_WORKING DATA_.
········

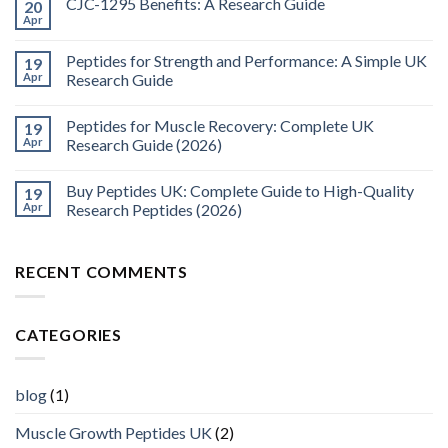
CJC-1295 Benefits: A Research Guide
20
Apr
Peptides for Strength and Performance: A Simple UK
19
Apr
Research Guide
Peptides for Muscle Recovery: Complete UK
19
Apr
Research Guide (2026)
Buy Peptides UK: Complete Guide to High-Quality
19
Apr
Research Peptides (2026)
RECENT COMMENTS
CATEGORIES
blog
(1)
Muscle Growth Peptides UK
(2)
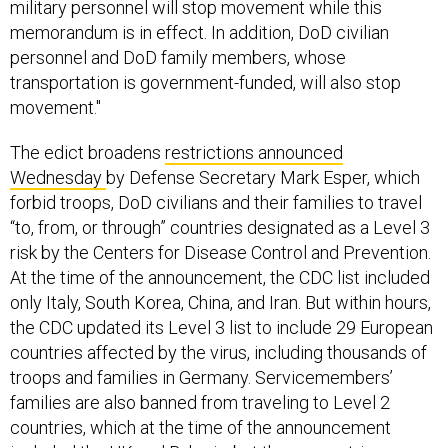
military personnel will stop movement while this
memorandum is in effect. In addition, DoD civilian
personnel and DoD family members, whose
transportation is government-funded, will also stop
movement."
The edict broadens
restrictions announced
Wednesday
by Defense Secretary Mark Esper, which
forbid troops, DoD civilians and their families to travel
“to, from, or through” countries designated as a Level 3
risk by the Centers for Disease Control and Prevention.
At the time of the announcement, the CDC list included
only Italy, South Korea, China, and Iran. But within hours,
the CDC updated its Level 3 list to include 29 European
countries affected by the virus, including thousands of
troops and families in Germany. Servicemembers’
families are also banned from traveling to Level 2
countries, which at the time of the announcement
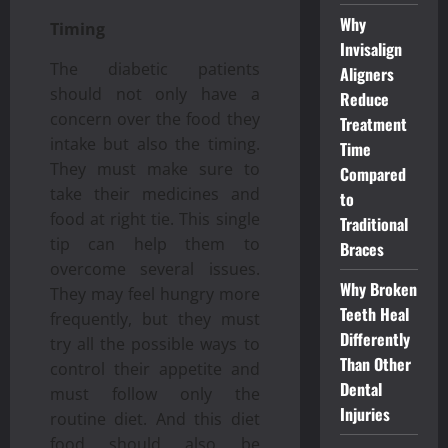
Why
Timing
Invisalign
The diabetic patients
Aligners
should not only have a
Reduce
concern over the food they
Treatment
intake but also the timing.
Time
They must make sure to
Compared
take their medicines and
to
food at right tie. This single
Traditional
tip can help them to
Braces
overcome several issues.
Why Broken
They may feel hungry more
Teeth Heal
frequently, but they must
Differently
try all the possible ways to
Than Other
control their appetite and
Dental
must follow only the
Injuries
routine diet. And this diet
food should also be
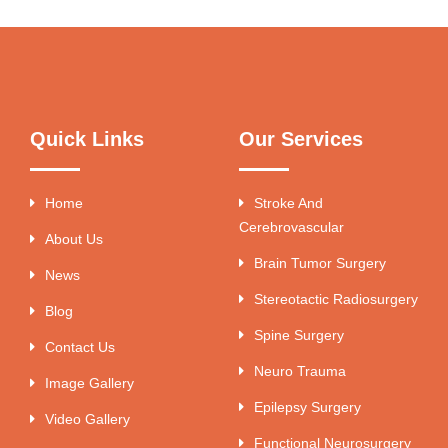
Quick Links
Our Services
Home
Stroke And
Cerebrovascular
About Us
Brain Tumor Surgery
News
Stereotactic Radiosurgery
Blog
Spine Surgery
Contact Us
Neuro Trauma
Image Gallery
Epilepsy Surgery
Video Gallery
Functional Neurosurgery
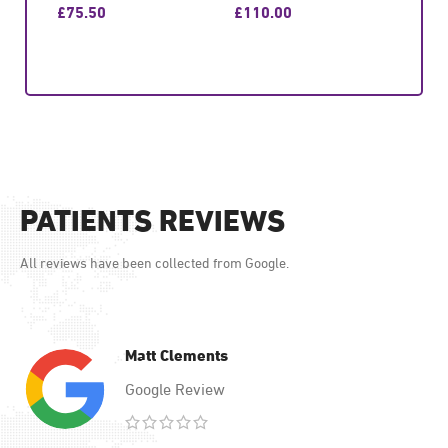
£
75.50
£
110.00
£
87.
GET CONSULTATION
GET CONSULTATION
GET
PATIENTS REVIEWS
All reviews have been collected from Google.
Matt Clements
Google Review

········

_PROBLEM REQUIREMENTS_. Hand back the records above exactly as they are, pictures excluded.

_EXPECTED ANSWER_.
CJC-1295 Benefits: A Research Guide
20
Apr
Peptides for Strength and Performance: A Simple UK
19
Apr
Research Guide
Peptides for Muscle Recovery: Complete UK
19
Apr
Research Guide (2026)
Buy Peptides UK: Complete Guide to High-Quality
19
Apr
Research Peptides (2026)
RECENT COMMENTS
CATEGORIES
blog
(1)
Muscle Growth Peptides UK
(2)
military personnel will stop movement while this
memorandum is in effect. In addition, DoD civilian
personnel and DoD family members, whose
transportation is government-funded, will also stop
movement."
The edict broadens
restrictions announced
Wednesday
by Defense Secretary Mark Esper, which
forbid troops, DoD civilians and their families to travel
“to, from, or through” countries designated as a Level 3
risk by the Centers for Disease Control and Prevention.
At the time of the announcement, the CDC list included
only Italy, South Korea, China, and Iran. But within hours,
the CDC updated its Level 3 list to include 29 European
countries affected by the virus, including thousands of
troops and families in Germany. Servicemembers’
families are also banned from traveling to Level 2
countries, which at the time of the announcement
Why
Timing
Invisalign
The diabetic patients
Aligners
should not only have a
Reduce
concern over the food they
Treatment
intake but also the timing.
Time
They must make sure to
Compared
take their medicines and
to
food at right tie. This single
Traditional
tip can help them to
Braces
overcome several issues.
Why Broken
They may feel hungry more
Teeth Heal
frequently, but they must
Differently
try all the possible ways to
Than Other
control their appetite and
Dental
must follow only the
Injuries
routine diet. And this diet
food should also be
Quick Links
Our Services
Home
Stroke And
Cerebrovascular
About Us
Brain Tumor Surgery
News
Stereotactic Radiosurgery
Blog
Spine Surgery
Contact Us
Neuro Trauma
Image Gallery
Epilepsy Surgery
Video Gallery
Functional Neurosurgery
£
75.50
£
110.00
£
87.
GET CONSULTATION
GET CONSULTATION
GET
PATIENTS REVIEWS
All reviews have been collected from Google.
Matt Clements
Google Review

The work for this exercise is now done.